Abstract Search

ISEF | Projects Database | Finalist Abstract

Back to Search Results | Print PDF

#feels: Detecting and Visualizing Regional Sentiment from Cross-lingual Tweets for Specific Hashtags Using SVM and Naive Bayes Classifiers

Booth Id:
SOFT017I

Category:

Year:
2015

Finalist Names:
Alhamdan, Abdul Rahman

Abstract:
There is a wealth of available information on sites like Twitter that is not being utilized to its full productive potential. Many barriers exist between users, such as mistranslation or misrepresentation by the media. This project aims to create a tool to compare and analyze the opinions of people from different regions.
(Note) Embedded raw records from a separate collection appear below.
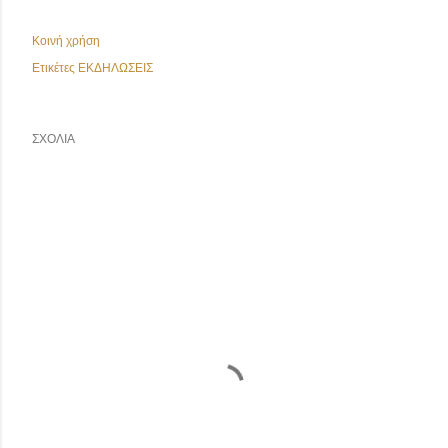
Κοινή χρήση
Ετικέτες
ΕΚΔΗΛΩΣΕΙΣ
ΣΧΌΛΙΑ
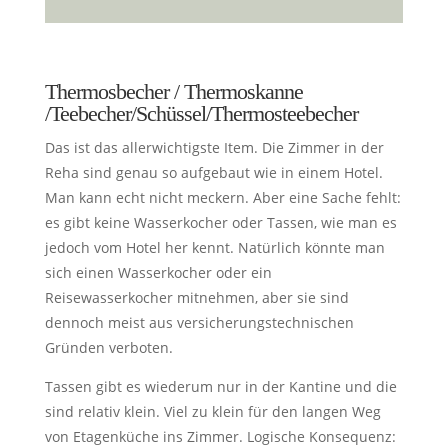
Thermosbecher / Thermoskanne
/Teebecher/Schüssel/Thermosteebecher
Das ist das allerwichtigste Item. Die Zimmer in der
Reha sind genau so aufgebaut wie in einem Hotel.
Man kann echt nicht meckern. Aber eine Sache fehlt:
es gibt keine Wasserkocher oder Tassen, wie man es
jedoch vom Hotel her kennt. Natürlich könnte man
sich einen Wasserkocher oder ein
Reisewasserkocher mitnehmen, aber sie sind
dennoch meist aus versicherungstechnischen
Gründen verboten.
Tassen gibt es wiederum nur in der Kantine und die
sind relativ klein. Viel zu klein für den langen Weg
von Etagenküche ins Zimmer. Logische Konsequenz:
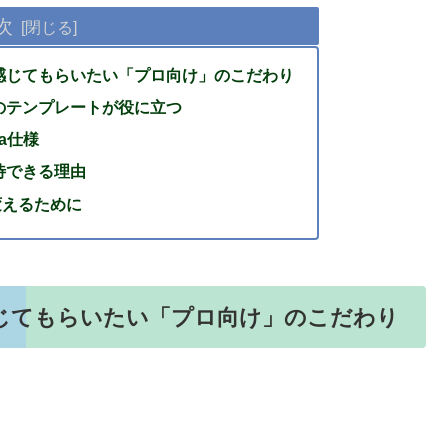
次
て感じてもらいたい「プロ向け」のこだわり
このテンプレートが役に立つ
a仕様
待できる理由
変えるために
感じてもらいたい「プロ向け」のこだわり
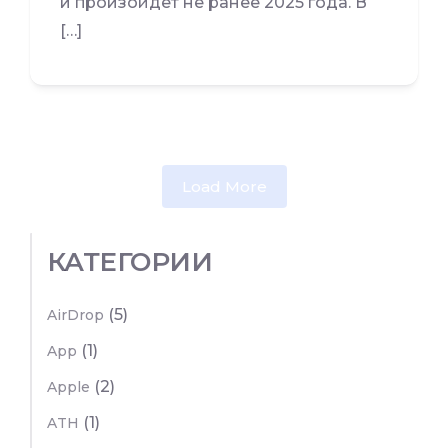
и произойдет не ранее 2025 года. В
[…]
Load More
КАТЕГОРИИ
(5)
AirDrop
(1)
App
(2)
Apple
(1)
ATH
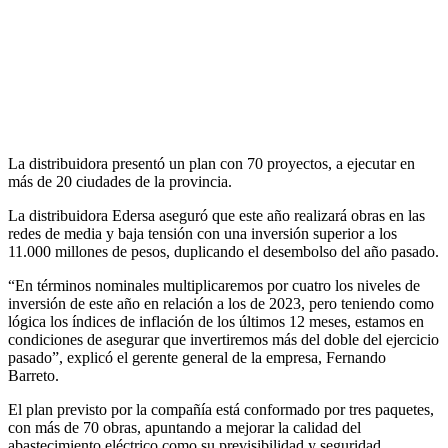
La distribuidora presentó un plan con 70 proyectos, a ejecutar en
más de 20 ciudades de la provincia.
La distribuidora Edersa aseguró que este año realizará obras en las
redes de media y baja tensión con una inversión superior a los
11.000 millones de pesos, duplicando el desembolso del año pasado.
“En términos nominales multiplicaremos por cuatro los niveles de
inversión de este año en relación a los de 2023, pero teniendo como
lógica los índices de inflación de los últimos 12 meses, estamos en
condiciones de asegurar que invertiremos más del doble del ejercicio
pasado”, explicó el gerente general de la empresa, Fernando
Barreto.
El plan previsto por la compañía está conformado por tres paquetes,
con más de 70 obras, apuntando a mejorar la calidad del
abastecimiento eléctrico como su previsibilidad y seguridad.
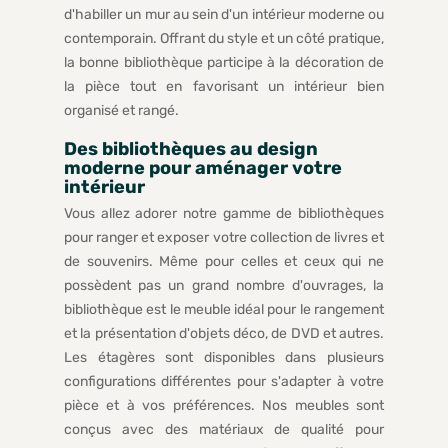
d'habiller un mur au sein d'un intérieur moderne ou
contemporain. Offrant du style et un côté pratique,
la bonne bibliothèque participe à la décoration de
la pièce tout en favorisant un intérieur bien
organisé et rangé.
Des bibliothèques au design
moderne pour aménager votre
intérieur
Vous allez adorer notre gamme de bibliothèques
pour ranger et exposer votre collection de livres et
de souvenirs. Même pour celles et ceux qui ne
possèdent pas un grand nombre d'ouvrages, la
bibliothèque est le meuble idéal pour le rangement
et la présentation d'objets déco, de DVD et autres.
Les étagères sont disponibles dans plusieurs
configurations différentes pour s'adapter à votre
pièce et à vos préférences. Nos meubles sont
conçus avec des matériaux de qualité pour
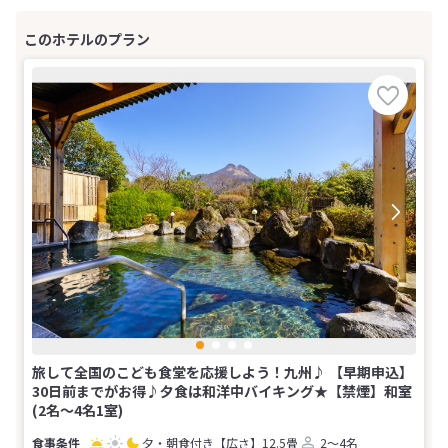
旅して全国のこども食堂を応援しよう！九州♪ 【早期申込】
30日前までがお得♪夕食は和洋中バイキング★【禁煙】和室
(2名～4名1室)
夕・朝食付き
【広さ】12.5畳
2～4名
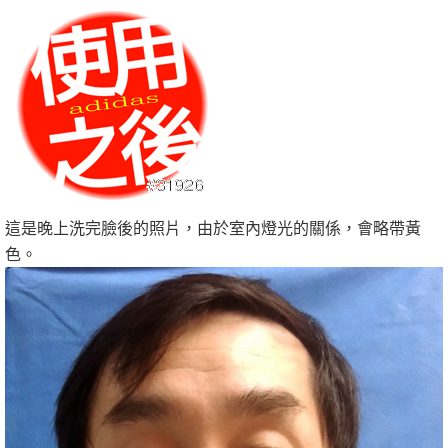
這是晚上洗完臉後的照片，由於室內燈光的關係，會略帶黃
色。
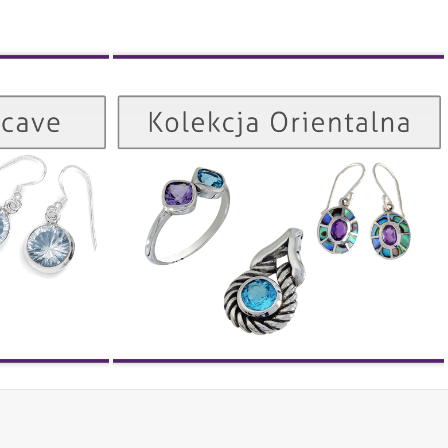
Kolekcja Orientalna
Kolekcja Concave
ZOBACZ
ZOBACZ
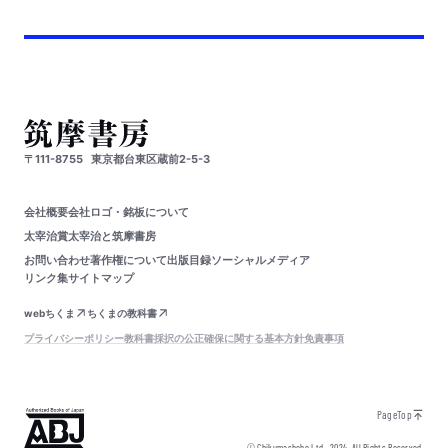
〒111-8755
東京都台東区蔵前2-5-3
会社概要
会社ロゴ・銘板について
太宰治賞
太宰治と筑摩書房
お問い合わせ
著作権について
出版目録
ソーシャルメディア
リンク集
サイトマップ
webちくま
ちくまの教科書
プライバシーポリシー
教科書採択の公正確保に関する基本方針
免責事項
PageTop
© Chikumashobo Ltd.
2024
All Rights Reserved.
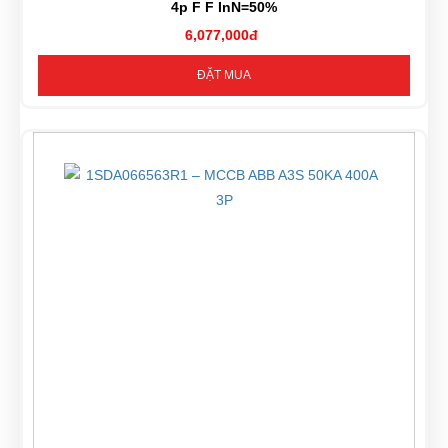
4p F F InN=50%
6,077,000đ
ĐẶT MUA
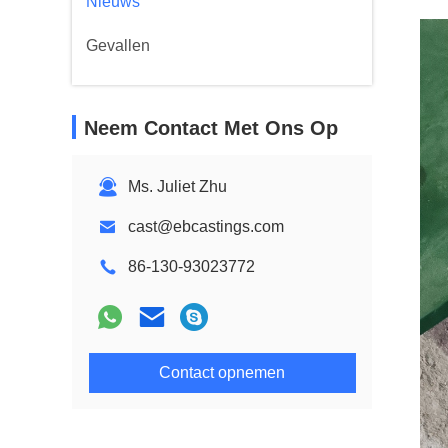
Nieuws
Gevallen
Neem Contact Met Ons Op
Ms. Juliet Zhu
cast@ebcastings.com
86-130-93023772
Contact opnemen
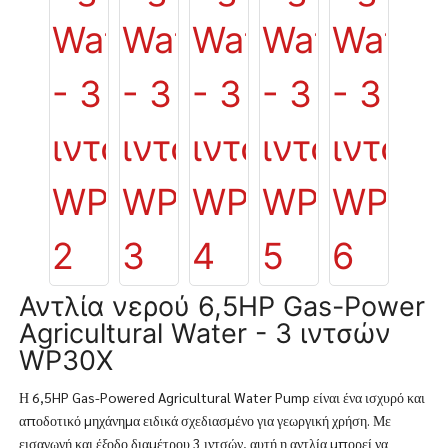
Αντλία νερού 6,5HP Gas-Power
Agricultural Water - 3 ιντσών
WP30X
Η 6,5HP Gas-Powered Agricultural Water Pump είναι ένα ισχυρό και
αποδοτικό μηχάνημα ειδικά σχεδιασμένο για γεωργική χρήση. Με
εισαγωγή και έξοδο διαμέτρου 3 ιντσών, αυτή η αντλία μπορεί να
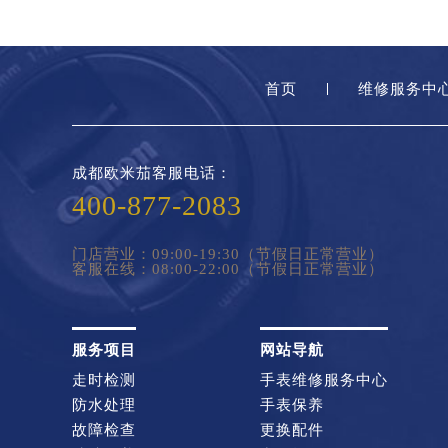
首页
维修服务中
成都欧米茄客服电话：
400-877-2083
门店营业：09:00-19:30（节假日正常营业）
客服在线：08:00-22:00（节假日正常营业）
服务项目
网站导航
走时检测
手表维修服务中心
防水处理
手表保养
故障检查
更换配件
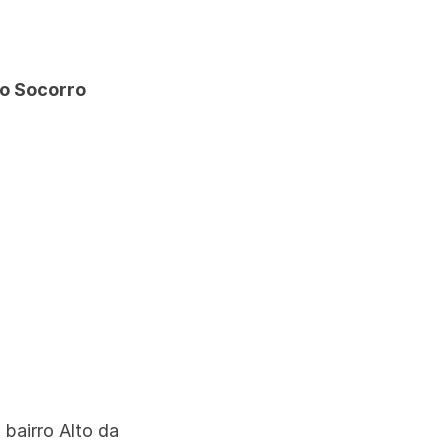
uo Socorro
bairro Alto da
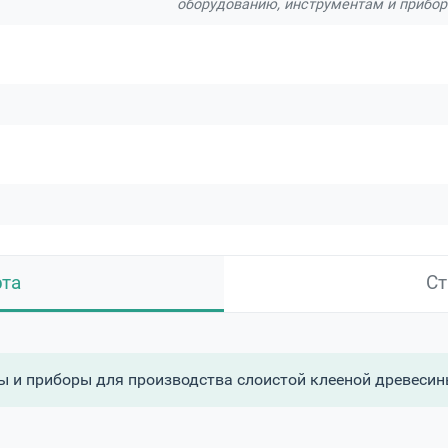
оборудованию, инструментам и прибор
рта
Ст
 и приборы для производства слоистой клееной древесин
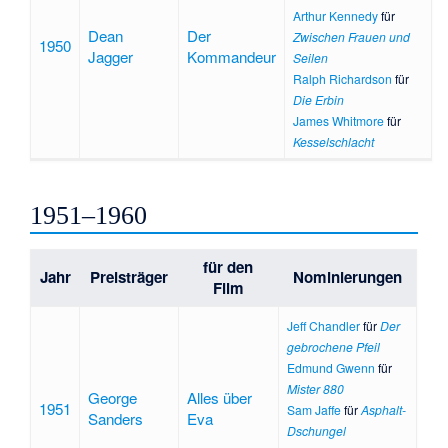
Arthur Kennedy
für
Dean
Der
Zwischen Frauen und
1950
Jagger
Kommandeur
Seilen
Ralph Richardson
für
Die Erbin
James Whitmore
für
Kesselschlacht
1951–1960
für den
Jahr
Preisträger
Nominierungen
Film
Jeff Chandler
für
Der
gebrochene Pfeil
Edmund Gwenn
für
Mister 880
George
Alles über
1951
Sam Jaffe
für
Asphalt-
Sanders
Eva
Dschungel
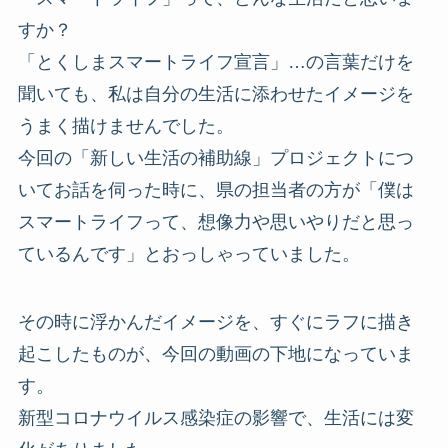
すか？
「とくしまスマートライフ宣言」…の言葉だけを
聞いても、私は自分の生活に添わせたイメージを
うまく描けませんでした。
今回の「新しい生活の補助線」プロジェクトにつ
いてお話を伺った時に、県の担当者の方が「僕は
スマートライフって、想像力や思いやりだと思っ
ているんです」とおっしゃっていました。
その時に浮かんだイメージを、すぐにラフに描き
起こしたものが、今回の動画の下地になっていま
す。
新型コロナウイルス感染症の影響で、生活には変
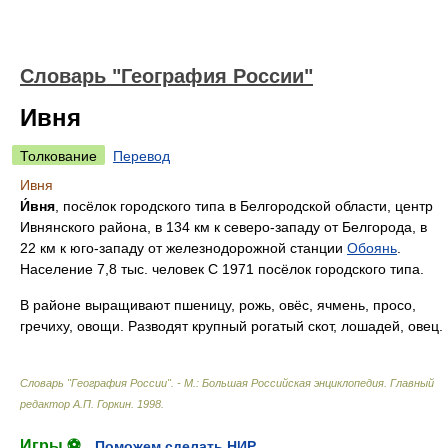
Словарь "География России"
Ивня
Толкование
Перевод
Ивня
И́вня
, посёлок городского типа в Белгородской области, центр
Ивнянского района, в 134 км к северо-западу от Белгорода, в
22 км к юго-западу от железнодорожной станции
Обоянь
.
Население 7,8 тыс. человек С 1971 посёлок городского типа.
В районе выращивают пшеницу, рожь, овёс, ячмень, просо,
гречиху, овощи. Разводят крупный рогатый скот, лошадей, овец.
Словарь "География России". - М.: Большая Российская энциклопедия
.
Главный
редактор А.П. Горкин
.
1998
.
Игры ⚽
Поможем сделать НИР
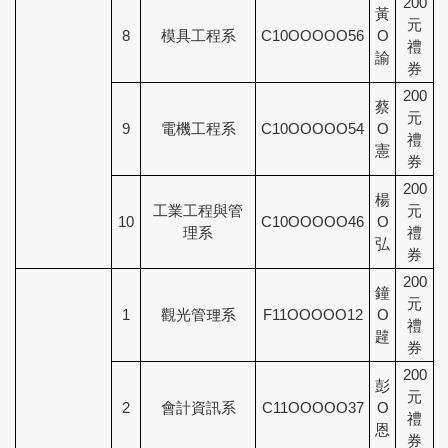
200
黃
元
8
模具工程系
C10OOOOO56
O
禮
諭
券
200
蔡
元
9
電機工程系
C10OOOOO54
O
禮
憲
券
200
楊
工業工程與管
元
10
C10OOOOO46
O
理系
禮
弘
券
200
鐘
元
1
觀光管理系
F11OOOOO12
O
禮
韙
券
200
彭
元
2
會計資訊系
C11OOOOO37
O
禮
恩
券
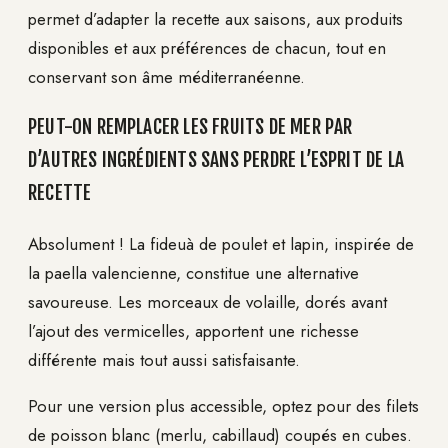
permet d’adapter la recette aux saisons, aux produits
disponibles et aux préférences de chacun, tout en
conservant son âme méditerranéenne.
PEUT-ON REMPLACER LES FRUITS DE MER PAR
D’AUTRES INGRÉDIENTS SANS PERDRE L’ESPRIT DE LA
RECETTE
Absolument ! La fideuà de poulet et lapin, inspirée de
la paella valencienne, constitue une alternative
savoureuse. Les morceaux de volaille, dorés avant
l’ajout des vermicelles, apportent une richesse
différente mais tout aussi satisfaisante.
Pour une version plus accessible, optez pour des filets
de poisson blanc (merlu, cabillaud) coupés en cubes.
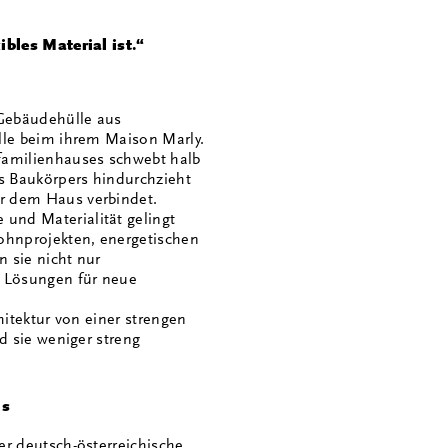
ibles Material ist.“
 Gebäudehülle aus
lle beim ihrem Maison Marly.
familienhauses schwebt halb
es Baukörpers hindurchzieht
r dem Haus verbindet.
und Materialität gelingt
ohnprojekten, energetischen
 sie nicht nur
e Lösungen für neue
hitektur von einer strengen
d sie weniger streng
is
er deutsch-österreichische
A program was developed that collects tweets in a user-specified hashtag, classifies each tweet into positive/neutral/negative in terms of sentiment, and visualizes the sentiment in each country by assigning it a representative color. Multiple algorithms were tested, including Support Vector Machines and Naïve Bayes Classifiers. After evaluation, Naïve Bayes was found to work best, achieving an accuracy of 74.% when trained and tested on the Semeval 2013 English tweet dataset. An efficient method of reverse geo-coding that runs on a local client was developed, as opposed to submitting a request to an API. While other projects target the United States, the focus of this study had a global scope. Different multi-language support methods were examined in a comparative analysis and the best cross-language classification approach was chosen. Support for multiple languages will eliminate the bias of only analyzing English tweets. The program can be used for social purposes, such as analyzing the change in sentiment with the difference in geographical factors, such as location or culture. It can also be used for consumer behavior or business analytics, such as detecting customer dissatisfaction in a certain region or recommending systems to aid in decision-making.